Fred Kijek

Profile
- Positions: Fullback, Punter, Flying Wing

Personal information
- Born: October 4, 1919 Hamilton, Ontario, Canada
- Died: March 21, 1986 (aged 66)

Career history
- 1940: Hamilton Tigers
- 1941: Toronto Argonauts
- 1942–1943: Toronto RCAF Hurricanes
- 1944: Camp Borden RCAF Fliers
- 1945–1946: Toronto Indians
- 1947–1949: Montreal Alouettes
- 1950–1951: Hamilton Tiger-Cats

Awards and highlights
- 2× Grey Cup champion (1942, 1949); 2× CFL All-Star (1942, 1945);

= Fred Kijek =

Bronislaus "Fred" Kijek (1919–1986) was a Grey Cup champion and All-Star fullback in the early days of Canadian football. He was also an excellent punter and flying wing.

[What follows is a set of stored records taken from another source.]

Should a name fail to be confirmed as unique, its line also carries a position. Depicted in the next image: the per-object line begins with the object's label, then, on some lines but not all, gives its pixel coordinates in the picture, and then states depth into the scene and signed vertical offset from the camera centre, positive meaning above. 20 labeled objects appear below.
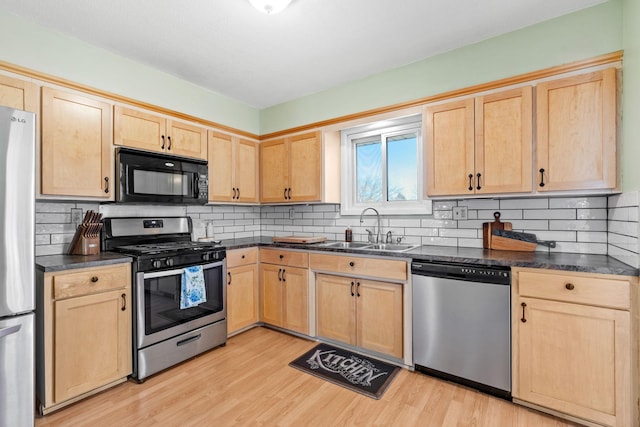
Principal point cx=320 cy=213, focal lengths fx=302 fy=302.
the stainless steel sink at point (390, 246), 2.84 -0.32
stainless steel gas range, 2.24 -0.64
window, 2.99 +0.49
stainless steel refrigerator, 1.57 -0.28
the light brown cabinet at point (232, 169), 3.22 +0.51
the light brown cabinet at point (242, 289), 2.96 -0.77
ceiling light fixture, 1.82 +1.28
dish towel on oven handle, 2.46 -0.61
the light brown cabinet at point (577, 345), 1.62 -0.76
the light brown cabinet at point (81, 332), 1.86 -0.78
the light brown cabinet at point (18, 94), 1.96 +0.80
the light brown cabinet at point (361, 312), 2.43 -0.86
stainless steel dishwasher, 1.95 -0.76
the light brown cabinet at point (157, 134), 2.53 +0.73
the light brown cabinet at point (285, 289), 2.95 -0.77
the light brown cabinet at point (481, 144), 2.12 +0.52
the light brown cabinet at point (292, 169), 3.22 +0.50
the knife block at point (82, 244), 2.29 -0.23
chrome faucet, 3.06 -0.21
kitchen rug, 2.16 -1.22
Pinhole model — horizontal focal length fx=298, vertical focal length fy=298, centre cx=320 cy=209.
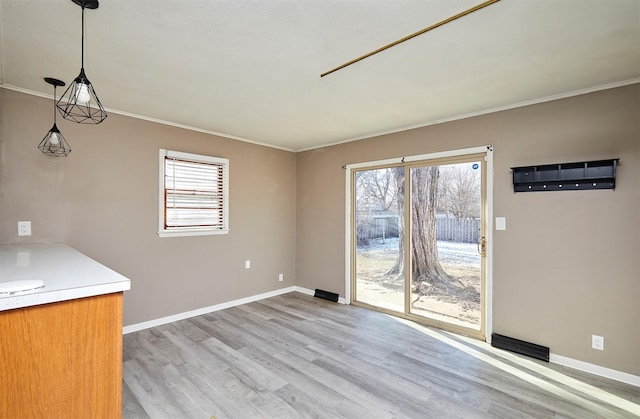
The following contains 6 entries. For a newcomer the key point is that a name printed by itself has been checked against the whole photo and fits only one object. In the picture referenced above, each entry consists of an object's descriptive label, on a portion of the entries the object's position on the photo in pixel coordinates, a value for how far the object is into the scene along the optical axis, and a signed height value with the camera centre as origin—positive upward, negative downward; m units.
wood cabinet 1.05 -0.57
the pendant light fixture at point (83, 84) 1.55 +0.67
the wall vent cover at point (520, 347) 2.84 -1.33
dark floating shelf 2.55 +0.34
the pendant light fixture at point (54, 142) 2.66 +0.65
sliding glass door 3.40 -0.36
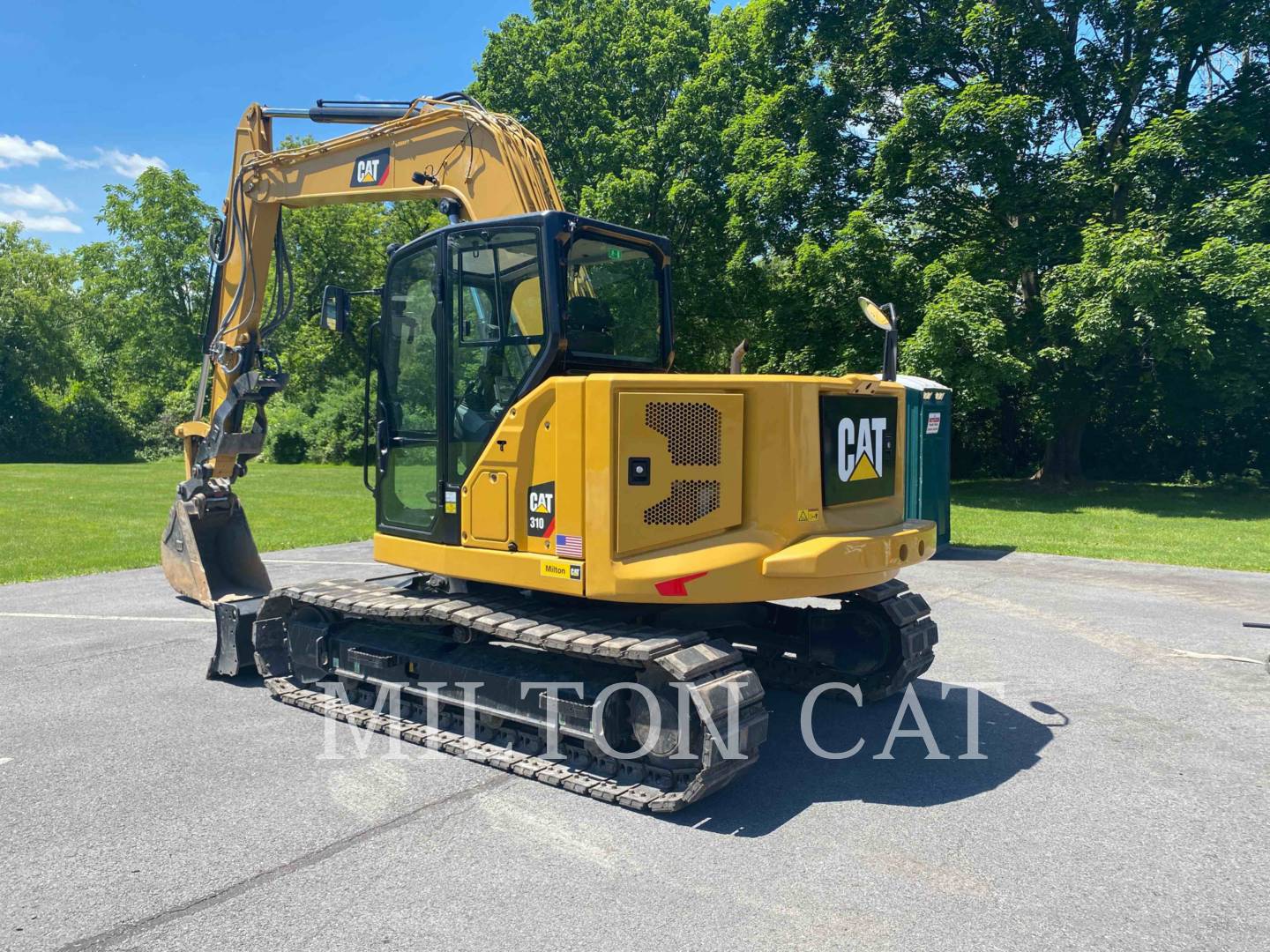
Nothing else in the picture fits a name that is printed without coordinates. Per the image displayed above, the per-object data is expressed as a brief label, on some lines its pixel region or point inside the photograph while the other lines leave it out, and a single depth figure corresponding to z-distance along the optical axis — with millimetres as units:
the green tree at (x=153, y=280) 51375
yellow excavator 4809
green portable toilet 12484
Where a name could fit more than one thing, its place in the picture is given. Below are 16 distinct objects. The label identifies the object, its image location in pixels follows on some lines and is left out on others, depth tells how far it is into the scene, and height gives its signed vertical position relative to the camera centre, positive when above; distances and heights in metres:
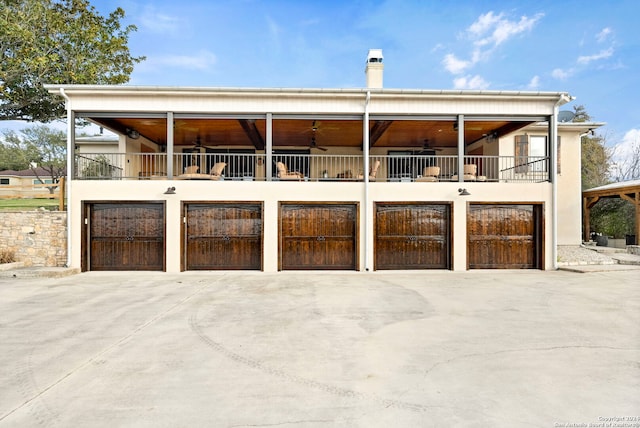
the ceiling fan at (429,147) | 14.52 +2.92
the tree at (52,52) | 12.49 +6.59
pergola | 12.53 +0.77
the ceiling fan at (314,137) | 11.42 +3.00
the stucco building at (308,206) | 9.86 +0.25
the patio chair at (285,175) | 10.23 +1.23
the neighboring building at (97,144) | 13.91 +2.94
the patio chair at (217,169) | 10.93 +1.46
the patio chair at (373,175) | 10.32 +1.28
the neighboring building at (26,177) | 33.03 +3.75
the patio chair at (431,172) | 11.24 +1.41
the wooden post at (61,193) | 10.81 +0.70
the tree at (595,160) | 27.76 +4.58
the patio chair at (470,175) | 10.49 +1.23
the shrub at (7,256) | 10.04 -1.23
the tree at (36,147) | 36.34 +7.45
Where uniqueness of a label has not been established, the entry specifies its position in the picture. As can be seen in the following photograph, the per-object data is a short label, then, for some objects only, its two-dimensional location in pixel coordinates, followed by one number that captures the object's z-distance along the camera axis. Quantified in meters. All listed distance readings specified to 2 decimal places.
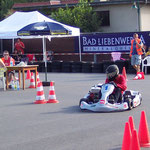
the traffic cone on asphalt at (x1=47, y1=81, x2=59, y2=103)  13.70
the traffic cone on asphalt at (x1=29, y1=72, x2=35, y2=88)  18.14
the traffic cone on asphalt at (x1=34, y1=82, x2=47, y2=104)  13.74
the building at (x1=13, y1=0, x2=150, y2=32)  38.28
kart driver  11.96
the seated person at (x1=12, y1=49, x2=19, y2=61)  30.65
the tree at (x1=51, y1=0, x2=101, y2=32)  39.53
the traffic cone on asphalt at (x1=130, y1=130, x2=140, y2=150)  6.69
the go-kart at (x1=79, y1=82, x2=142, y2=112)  11.64
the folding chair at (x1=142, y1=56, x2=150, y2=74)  22.62
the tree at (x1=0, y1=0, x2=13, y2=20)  48.72
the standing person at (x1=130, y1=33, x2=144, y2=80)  21.20
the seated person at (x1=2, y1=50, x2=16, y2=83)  18.38
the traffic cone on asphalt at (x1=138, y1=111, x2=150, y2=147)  7.83
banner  25.95
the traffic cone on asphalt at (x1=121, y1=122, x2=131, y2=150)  7.02
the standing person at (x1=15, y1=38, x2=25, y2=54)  30.80
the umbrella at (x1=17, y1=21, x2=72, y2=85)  19.36
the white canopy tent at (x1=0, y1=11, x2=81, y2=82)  21.78
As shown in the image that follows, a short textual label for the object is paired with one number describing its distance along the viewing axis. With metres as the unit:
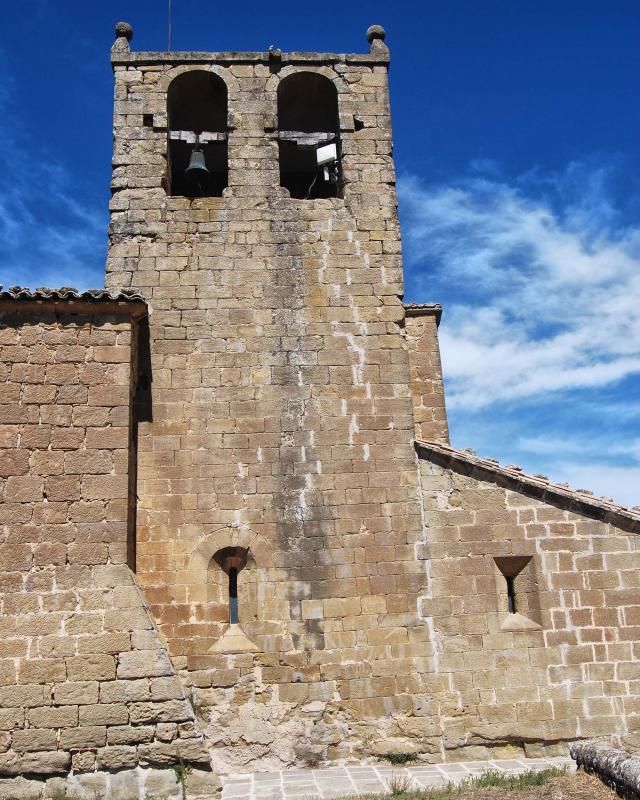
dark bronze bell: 9.17
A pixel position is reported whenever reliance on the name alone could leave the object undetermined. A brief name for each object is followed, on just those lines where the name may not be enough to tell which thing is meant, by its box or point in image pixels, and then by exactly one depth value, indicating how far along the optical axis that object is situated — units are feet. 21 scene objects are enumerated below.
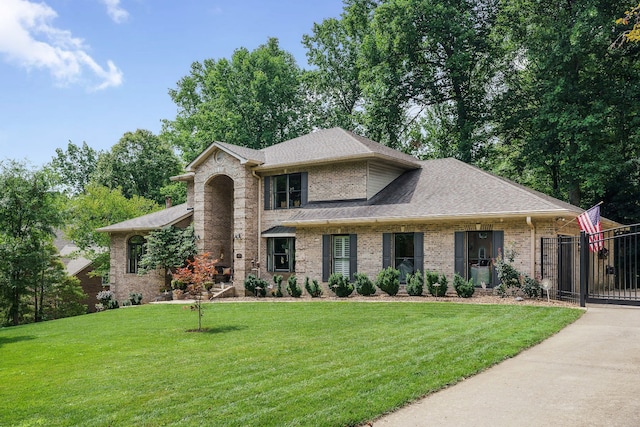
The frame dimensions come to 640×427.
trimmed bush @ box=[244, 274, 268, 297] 73.05
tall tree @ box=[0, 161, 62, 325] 76.33
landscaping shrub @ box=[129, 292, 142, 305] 86.94
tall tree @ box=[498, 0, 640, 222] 80.64
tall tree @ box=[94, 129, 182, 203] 162.81
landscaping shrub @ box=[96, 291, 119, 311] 88.17
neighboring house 132.64
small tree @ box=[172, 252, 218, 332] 44.31
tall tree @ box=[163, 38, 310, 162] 128.57
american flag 48.88
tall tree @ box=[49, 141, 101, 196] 187.83
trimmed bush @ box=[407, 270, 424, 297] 59.82
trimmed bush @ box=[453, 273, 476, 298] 56.59
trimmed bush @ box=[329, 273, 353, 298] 63.93
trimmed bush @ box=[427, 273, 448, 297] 58.44
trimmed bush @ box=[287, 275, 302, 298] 68.23
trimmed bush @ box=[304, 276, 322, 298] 66.90
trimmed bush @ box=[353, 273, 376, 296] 62.90
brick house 58.65
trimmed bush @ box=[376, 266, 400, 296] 61.31
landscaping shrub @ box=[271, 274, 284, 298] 71.20
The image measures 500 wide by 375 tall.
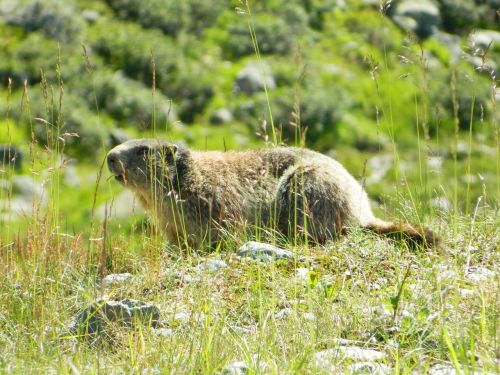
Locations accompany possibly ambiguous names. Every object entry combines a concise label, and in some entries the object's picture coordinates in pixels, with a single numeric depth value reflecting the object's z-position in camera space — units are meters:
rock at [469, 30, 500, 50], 58.02
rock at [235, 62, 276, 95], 55.75
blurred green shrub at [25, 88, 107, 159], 47.91
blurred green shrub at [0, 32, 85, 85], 53.81
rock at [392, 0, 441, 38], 65.84
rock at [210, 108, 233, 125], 53.84
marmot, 16.16
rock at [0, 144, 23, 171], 45.31
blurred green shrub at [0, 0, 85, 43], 57.44
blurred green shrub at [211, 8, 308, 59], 61.25
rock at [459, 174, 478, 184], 48.91
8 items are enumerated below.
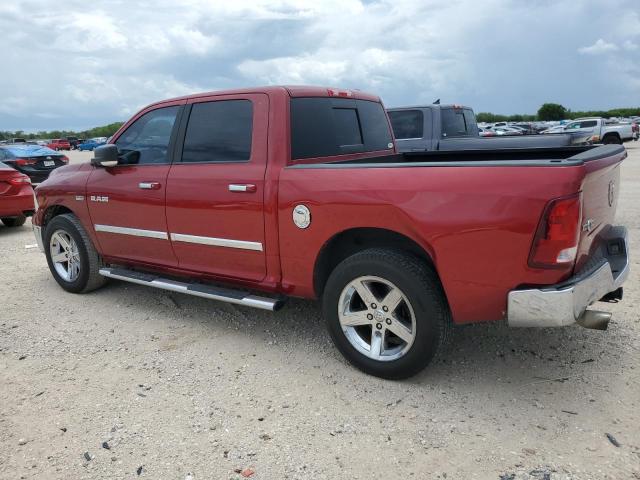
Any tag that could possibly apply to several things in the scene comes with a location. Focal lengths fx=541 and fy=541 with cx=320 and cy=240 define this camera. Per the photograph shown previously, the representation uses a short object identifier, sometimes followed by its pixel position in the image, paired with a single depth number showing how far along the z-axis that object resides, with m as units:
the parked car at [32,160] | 14.41
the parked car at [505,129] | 41.07
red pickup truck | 2.83
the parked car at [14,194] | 8.85
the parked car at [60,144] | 58.28
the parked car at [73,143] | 61.04
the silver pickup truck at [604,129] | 25.31
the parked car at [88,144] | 54.91
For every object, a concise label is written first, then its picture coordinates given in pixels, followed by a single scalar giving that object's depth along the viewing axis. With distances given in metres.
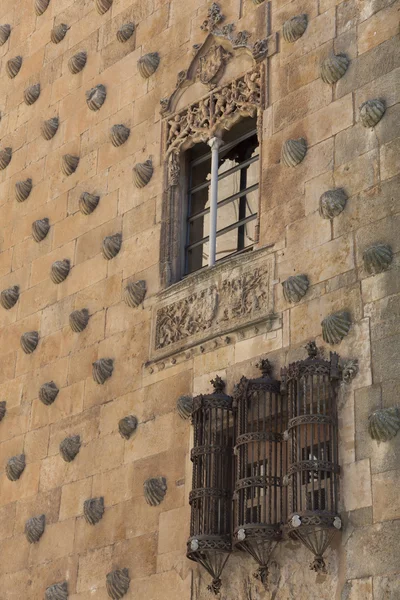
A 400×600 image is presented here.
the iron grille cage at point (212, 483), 11.27
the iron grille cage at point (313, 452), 10.52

The son of Joseph Kijek and Mary Buita, Kijek was a well traveled football player. During World War II he played with his hometown Hamilton Tigers, the Toronto Argonauts (playing five regular season and two playoff games), the Toronto RCAF Hurricanes (with whom he won his first Grey Cup), and the Camp Borden RCAF Fliers. He played for the Toronto Indians for a couple of seasons, then joined the inaugural Montreal Alouettes team in 1946. He won his second Grey Cup with them in 1949, his "terrific" punting being a key to victory. He returned home for his final two seasons with the Hamilton Tiger-Cats.

Kijek was twice an Ontario Rugby Football Union all star. He died on March 21, 1986.